The Los Angeles Dodgers now find themselves in serious trouble.
Going into the series, the idea was to neutralize the Cardinals' home-field advantage by starting their best two pitchers, Clayton Kershaw and Zack Greinke, in the first two games of the series, hopefully earning at least a split, then taking a game or two behind Hyun-Jin Ryu and Ricky Nolasco at home. If everything went well, they'd have the luxury of starting one of their aces in Game 5, to head off a return to St. Louis and rest up before the World Series.
Things have gone the opposite of well. The pitching did its job, with the Dodgers staff surrendering only four runs in the first two games in the series -- but unfortunately, when the offense only scores two runs in those same two games, you're not likely to win them. Dodgers hitters repeatedly let Joe Kelly and the Cardinals bullpen off the hook with men on base in the first game, and then they were shut down by rookie Michael Wacha in the second.
Thanks to a Kelly hit-by-pitch and then further aggravation on a jumping catch moments later, Dodgers shortstop and lineup pillar Hanley Ramirez missed the second game with sore ribs, and though x-rays on the injury came back negative, his status for Game 3 is still very much up in the air. Meanwhile, Andre Ethier, played centerfield for much of the first game -- and whose bat is a clear asset against an entirely right-handed St. Louis rotation -- also sat out Game 2 with general soreness. Their replacements, Nick Punto and Skip Schumaker, offer little more at the plate than experience, though Punto at least is a step up from Ramirez defensively.

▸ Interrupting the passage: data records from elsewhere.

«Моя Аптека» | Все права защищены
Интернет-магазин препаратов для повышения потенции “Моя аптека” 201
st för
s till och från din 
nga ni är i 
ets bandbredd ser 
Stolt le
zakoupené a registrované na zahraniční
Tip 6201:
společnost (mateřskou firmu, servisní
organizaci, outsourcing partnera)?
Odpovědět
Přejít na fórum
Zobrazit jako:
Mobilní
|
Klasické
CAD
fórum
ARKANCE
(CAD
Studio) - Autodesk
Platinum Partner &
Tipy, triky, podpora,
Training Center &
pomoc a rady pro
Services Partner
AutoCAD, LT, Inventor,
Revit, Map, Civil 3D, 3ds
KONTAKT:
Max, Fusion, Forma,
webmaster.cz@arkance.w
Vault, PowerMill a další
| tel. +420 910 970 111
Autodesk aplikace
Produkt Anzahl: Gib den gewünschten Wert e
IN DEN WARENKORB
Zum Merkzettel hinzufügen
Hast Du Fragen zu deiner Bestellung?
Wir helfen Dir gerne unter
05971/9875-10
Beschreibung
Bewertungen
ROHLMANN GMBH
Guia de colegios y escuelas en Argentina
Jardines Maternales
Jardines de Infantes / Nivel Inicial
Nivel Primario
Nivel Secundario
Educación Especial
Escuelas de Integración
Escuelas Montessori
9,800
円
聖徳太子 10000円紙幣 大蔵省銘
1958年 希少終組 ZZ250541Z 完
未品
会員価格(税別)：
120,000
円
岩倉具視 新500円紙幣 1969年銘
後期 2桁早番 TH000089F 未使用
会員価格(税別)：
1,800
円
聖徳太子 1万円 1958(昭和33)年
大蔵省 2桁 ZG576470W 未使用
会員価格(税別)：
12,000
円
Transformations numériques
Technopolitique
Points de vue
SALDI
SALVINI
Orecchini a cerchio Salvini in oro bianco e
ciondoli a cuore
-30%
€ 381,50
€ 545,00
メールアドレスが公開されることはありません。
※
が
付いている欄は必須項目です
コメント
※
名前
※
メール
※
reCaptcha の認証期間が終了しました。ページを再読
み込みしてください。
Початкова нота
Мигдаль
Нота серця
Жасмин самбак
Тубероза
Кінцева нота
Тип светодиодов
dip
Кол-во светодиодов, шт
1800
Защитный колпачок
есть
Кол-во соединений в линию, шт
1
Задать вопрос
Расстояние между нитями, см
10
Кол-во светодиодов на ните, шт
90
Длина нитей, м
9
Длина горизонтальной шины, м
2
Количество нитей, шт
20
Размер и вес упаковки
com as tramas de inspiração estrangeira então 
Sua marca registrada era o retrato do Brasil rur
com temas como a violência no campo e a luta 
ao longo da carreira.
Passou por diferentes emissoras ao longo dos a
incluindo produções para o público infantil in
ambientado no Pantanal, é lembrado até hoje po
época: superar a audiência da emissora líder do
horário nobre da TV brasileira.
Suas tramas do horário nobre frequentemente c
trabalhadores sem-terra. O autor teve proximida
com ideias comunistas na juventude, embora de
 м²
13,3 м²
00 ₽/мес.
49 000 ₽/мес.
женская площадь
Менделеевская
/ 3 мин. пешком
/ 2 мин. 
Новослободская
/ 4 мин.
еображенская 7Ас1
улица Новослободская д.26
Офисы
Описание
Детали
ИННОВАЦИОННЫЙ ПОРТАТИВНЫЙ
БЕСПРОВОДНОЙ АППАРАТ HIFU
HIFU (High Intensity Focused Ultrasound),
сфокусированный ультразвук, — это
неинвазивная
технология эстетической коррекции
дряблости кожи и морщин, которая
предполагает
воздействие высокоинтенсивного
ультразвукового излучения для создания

The remaining premium hitters in the Dodgers lineup, Yasiel Puig and Adrian Gonzalez, have been atrocious so far in the series, going a combined 1-for-15 with a single and two walks (all Gonzalez), including 6 strikeouts in Game 2. The Dodgers need either both of those men to revert to their previous form immediately, or for someone unexpected like Juan Uribe or Mark Ellis to step up and go on a tear -- or perhaps both -- if they don't want the St. Louis Cardinals to eliminate them at home.
The problem, of course, is that the Cardinals are now moving back to the top of their rotation, starting Adam Wainwright in Game 3. There's a danger in automatically marking down a start by a great pitcher as a win -- after all, if that were the case, then it the Dodgers would be up 2-0 in the series instead of the Cardinals -- but it would be just as foolish not to recognize that Wainwright gives St. Louis a great opportunity to jump to 3-0 in the series.
The only bright spot for L.A. so far has been manager Mike Matheny's deplorable handling of stellar young pitcher Shelby Miller, refusing both to use him in the rotation and to use him in any sort of situation with leverage out of the pen. Miller is a better starter than Kelly and Lance Lynn on merit, but he will remain in the bullpen while Lynn makes the Game 4 start, despite having been used as a reliever in the series already. Some pitchers are great enough and reliable enough that this isn't a problem; Lance Lynn hasn't proved he's one of them. Lynn does have experience as a swing man, so that at least should be helpful, but it also strengthens the argument for Miller in the rotation and Lynn in the pen. As it is, either Miller has been nursing some kind of injury this postseason (in which case he should be off the roster), or Matheny refuses to trust him due to his inexperience or innings pitched (and is willing to hand the ball to Wacha instead). Whatever the reason, even with Wainwright starting in Los Angeles, the Dodgers aren't completely out of it yet.
Of course, even if the Dodgers score runs, it might not matter once playoff-dominating Carlos Beltran gets a hold of Nolasco, Ryu and the Dodgers pen. As anyone paying attention to baseball media has heard, perhaps to the point of exhaustion over the last few days, Beltran is the best hitter in postseason history, and while he was able to average only a .708 OPS off of Zack Greinke and Clayton Kershaw in the first two games (doing all his damage against Greinke and practically winning Game 1 of the series by himself), none of the pitchers he'll face the rest of the way from Los Angeles stack up to their caliber. If he does see the top Dodgers pitchers again, they'll likely be pitching on short rest. And Beltran isn't even the best hitter in a Cardinals lineup that includes Yadier Molina, Matt Carpenter and Matt Holliday.
The Dodgers stacked those first two games in St. Louis as much to their advantage as they could -- their two best starters against two young, untested, Cardinals right-handers. They couldn't jump on that advantage, and now the only thing between them and going down 3-0 is the back of their rotation and a depleted lineup at home against Adam Wainwright. It's certainly looking like the Cardinals are on their way back to another World Series -- but this is baseball, and Los Angeles has no intention of getting swept out of the playoffs at home. If they can pull off a win against Wainwright, and if they can take care of business against Lynn, then the series is even again -- and who knows what will happen then.